Regardless of the additional factors needed to make a meeting of the minds determination, this whole situation “smells of a rat.” Jason sent Luke an email that can easily be read as an agreement to divide the market by product. This market division will decrease competition because ABC and XYZ will not be competing with each other for those specific products. The email itself may be sufficient evidence of such an agreement. Linda has informed us that Jason told her that ABC had a deal with XYZ. Together this whole situation is problematic.

Absent an express contractual agreement, it is necessary to look to whether the parties’ conduct stemmed from independent decisions or from any form of horizontal agreement tacit or express agreement. Theatre Enterprises, Inc v. Paramount (at 149). The agreement does not need to be express or specified in a contract. Interstate Circuit v. United States (144-147). The parties not need to be contract signatories. All the agreement/conspiracy needs to be is a mutual understanding of the parties to combine or limit their efforts to restrict trade. This can be shown by evidence that: (1) the proposed restrictions constituted a departure from prior practice; (2) the nature of the proposals made on behalf of the parties; (3) the manner in which the proposals were made; (4) the amount of unanimity of action taken by the parties; or (4) the availably of witnesses who would have had knowledge of the existence or non-existence of this type of business agreement. Interstate Circuit v. United States (145). Using these factors with the available facts, it appears that the parties have a mutual understanding to limit their efforts in a way that will restrict trade. To negate these factors we would need evidence that the parties were acting consistently with prior practice, that there were no proposals made by either party (that they were just stating their intent), that the dinner conversation was among friends and was not an orchestrated dinner, that ABC and XYZ can act independently, and we would need the correct witnesses willing to testify that the companies were not acting pursuant to any agreement.

This may become a case where the parties would try to argue conscious parallelism, where factors other than collusion can explain the market division. Theatre Enterprises, Inc v. Paramount (at 150).

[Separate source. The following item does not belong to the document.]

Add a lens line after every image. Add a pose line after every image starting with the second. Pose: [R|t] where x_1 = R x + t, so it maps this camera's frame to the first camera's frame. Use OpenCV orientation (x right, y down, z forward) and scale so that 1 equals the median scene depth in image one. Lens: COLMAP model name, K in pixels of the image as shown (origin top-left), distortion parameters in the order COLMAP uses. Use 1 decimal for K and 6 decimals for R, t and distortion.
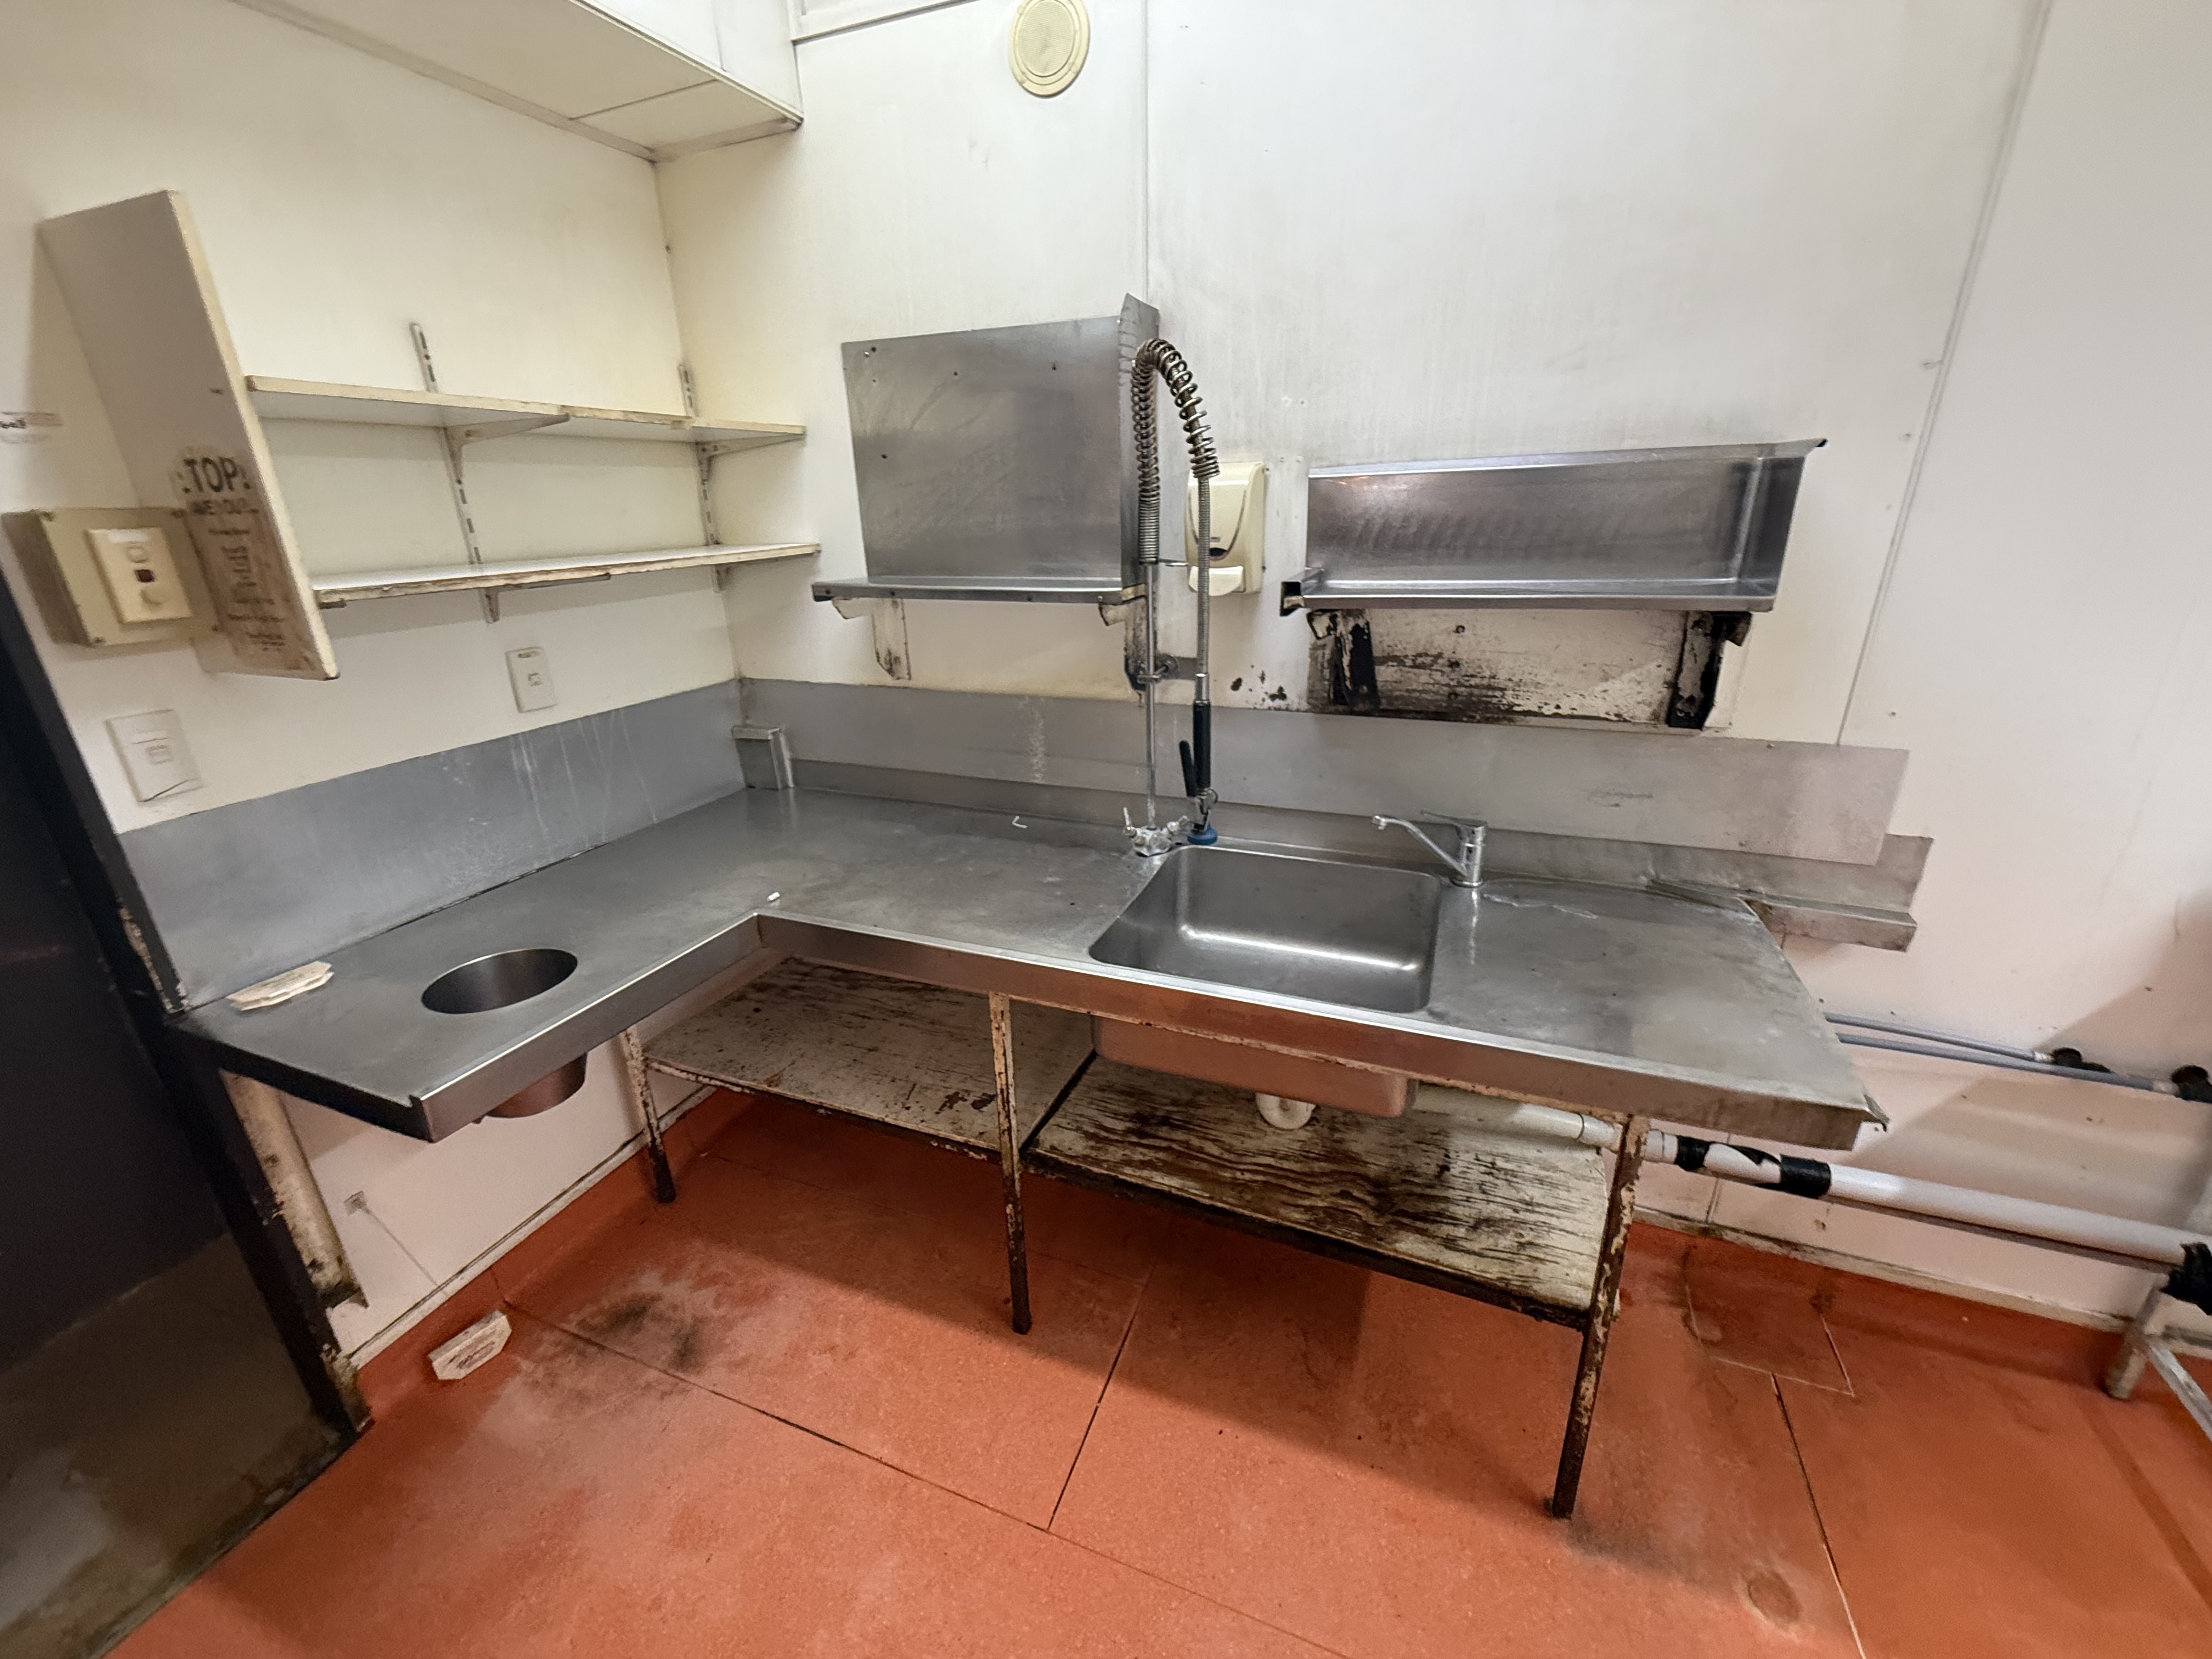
lens RADIAL K [[882.1, 0, 1110.1], [0, 882.1, 826.9], [0, 0, 1]] dist [-0.000826, -0.000139]
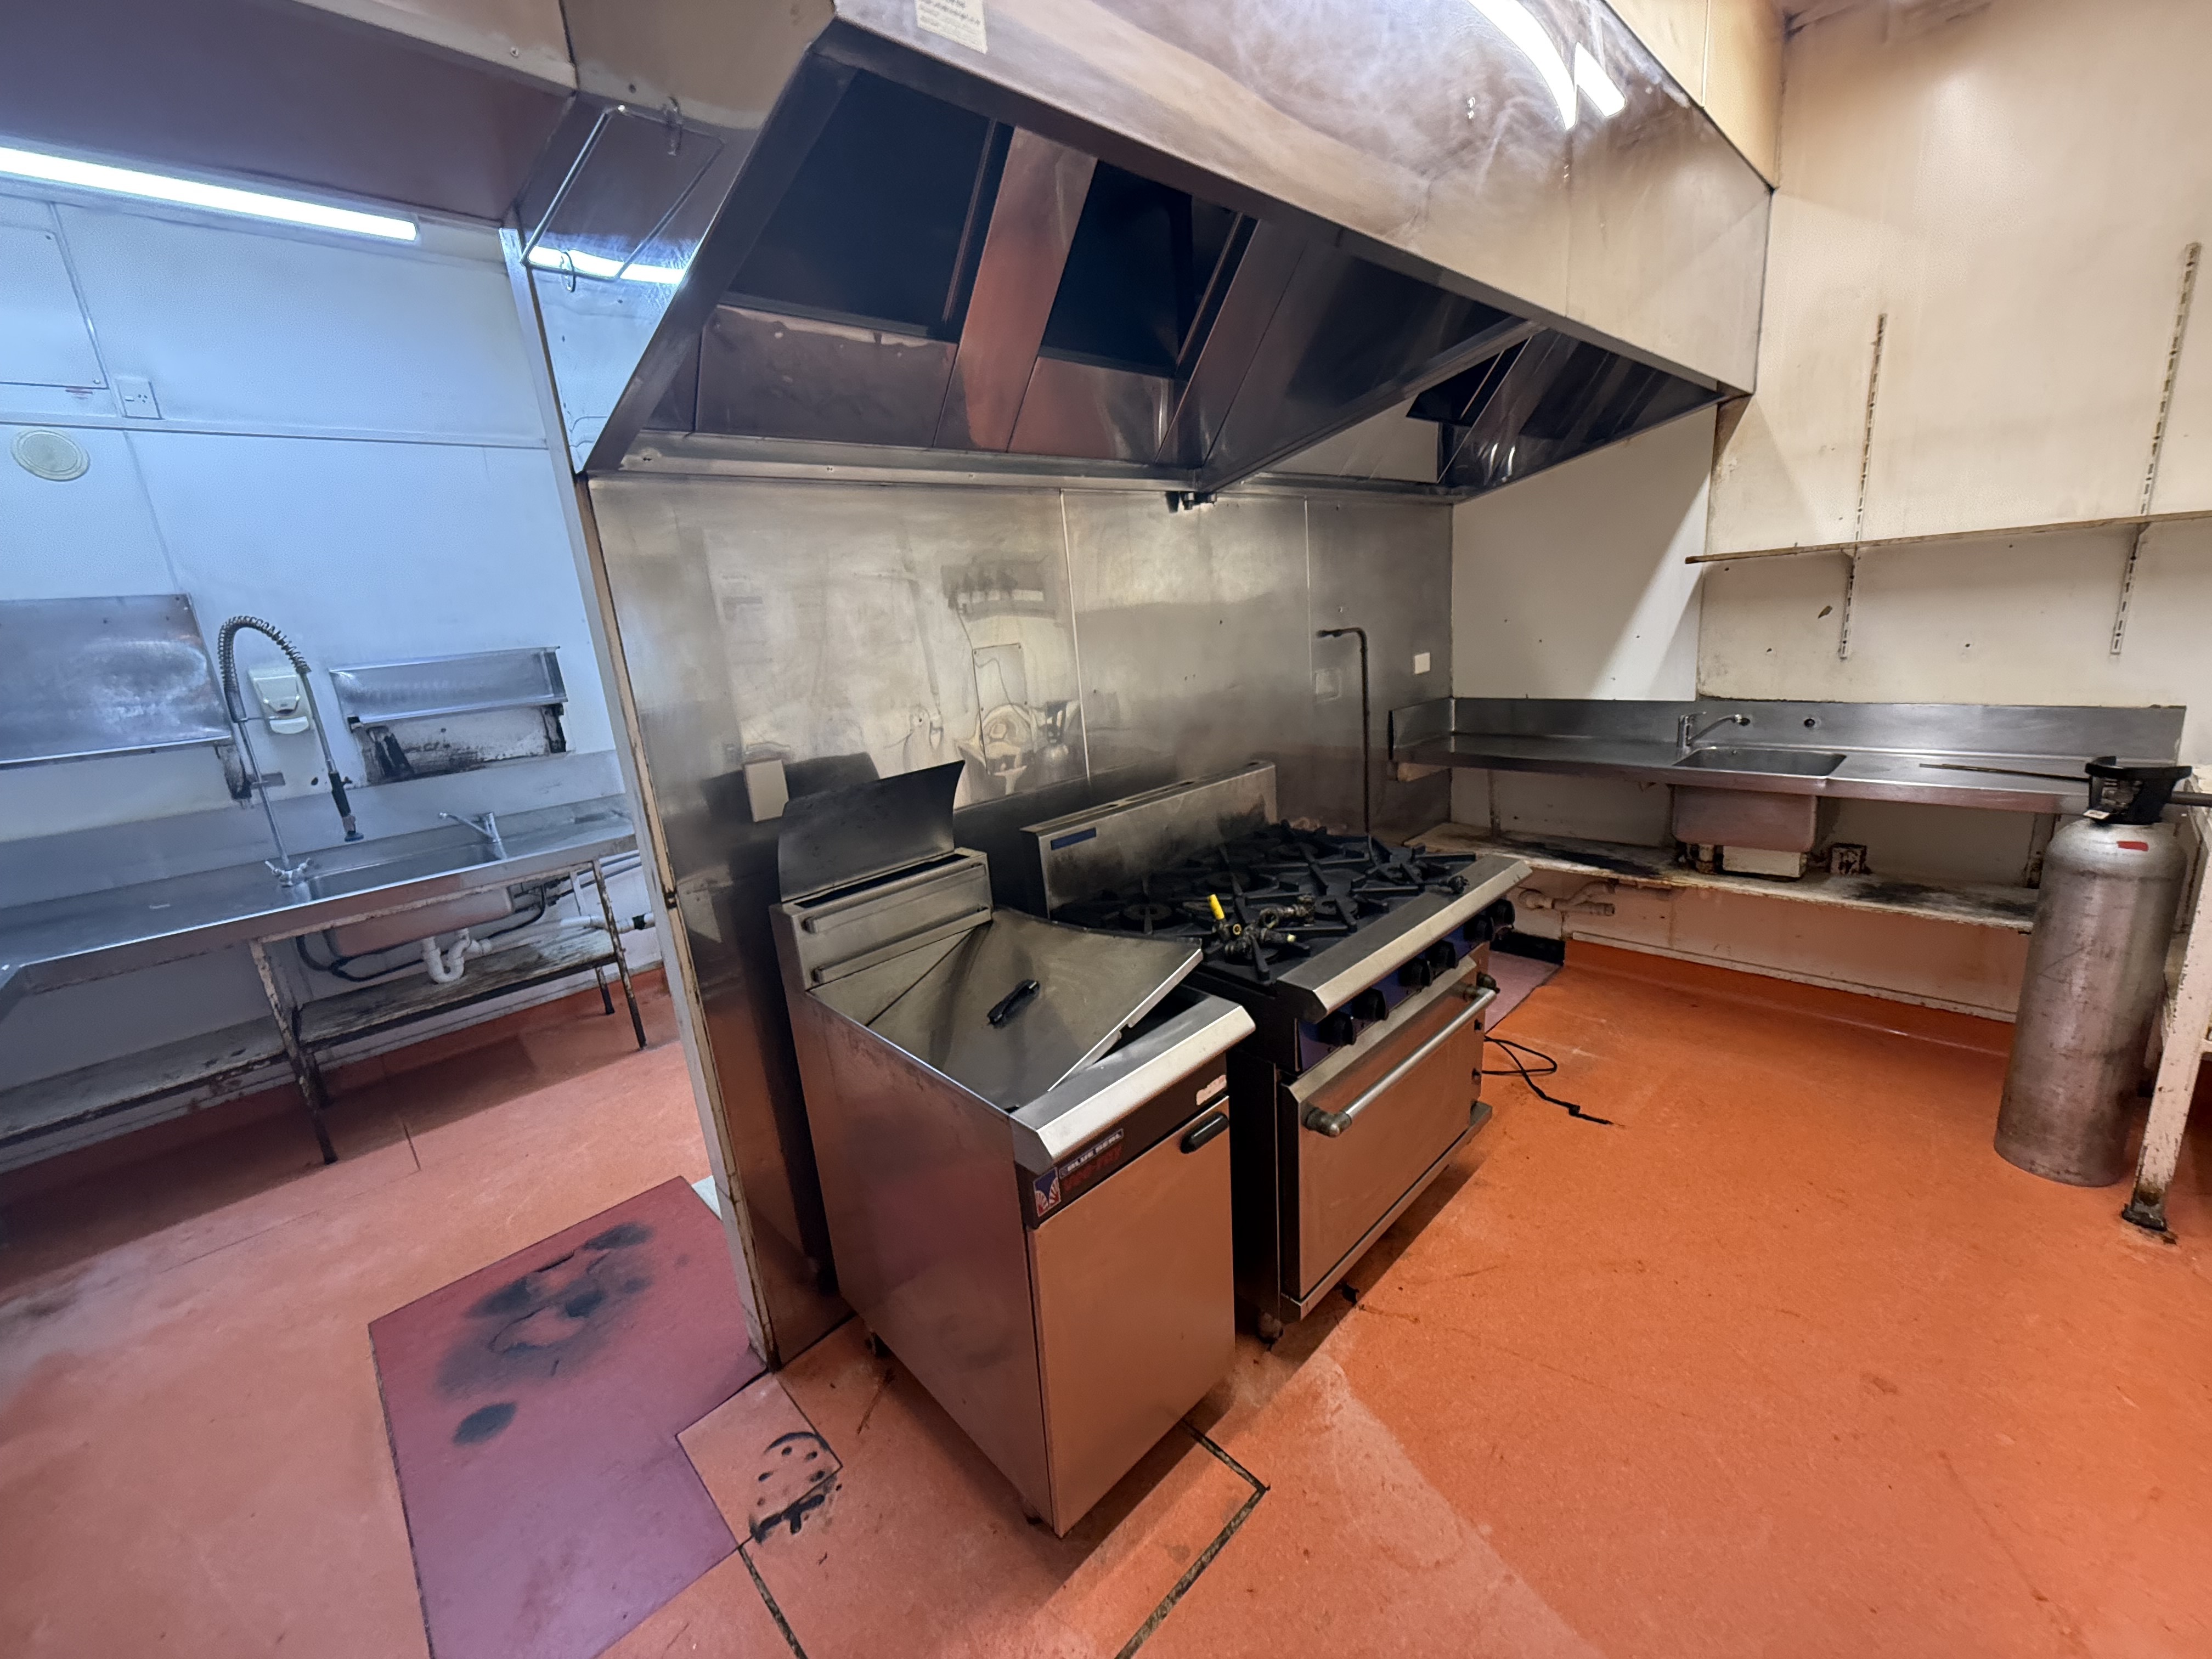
lens RADIAL K [[882.1, 0, 1115.8], [0, 882.1, 828.8], [0, 0, 1]] dist [-0.000826, -0.000139]
pose [[0.409991, -0.231056, 0.882338, -0.893531], [0.387585, 0.919828, 0.060776, 0.507978], [-0.825642, 0.317063, 0.466675, -1.307081]]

As the Theatre Enterprises court pointed out, proof of parallel business behavior does not itself constitute a violation of the Sherman act. (at 150) However, in this case, there are some potentially dangerous plus factors against ABC. A plus factor is any fact that may make the inference of collusion stronger than the inference of choice. (147) In our case that fact that: (1) Jane and Jason had dinner where they discussed market decisions; (2) Jason told Linda that ABC had reached a deal with XYZ; (3) there is an agreement of professional courtesy to inform a competitor about market entrance; and (4) the fact that there is an email where Jason specifically said that ABC will be “confining…efforts” to a different part of the market than Jane. These factors seem to strongly weigh in favor of a conspiracy or a meeting of the minds – there is at least enough evidence to pass the Twombly pleading standard.

Absent facts to the contrary, there appear to be sufficient facts to begin an antitrust suit against ABC and XYZ. Under Sherman 1 there does not need to be an express agreement, all that is needed is more of a meeting of the minds over the idea of the conspiracy. It is still a violation of the Sherman act even if the conspiracy is not successful. If we can compile more facts in ABCs favor, this may be a difficult case for the plaintiff. Companies are not restricted from making sound business decisions – they are restricted from conspiring to restrict trade. If ABC can prove that it made its decision to focus on desktop units independently from XYZs, then there should not be a case against ABC. Even if ABC made its decision after it heard that XYZ was confining its efforts, this should be ok – this would be a wise business decision. Antitrust laws are not aimed at preventing companies from making wise business decisions; they are aimed at preventing unlawfully trade restricting ones.

Advice to Luke’s investment firm: tread carefully. Either cut your losses or make it very clear to everyone involved that there is no agreement between ABC and XYZ.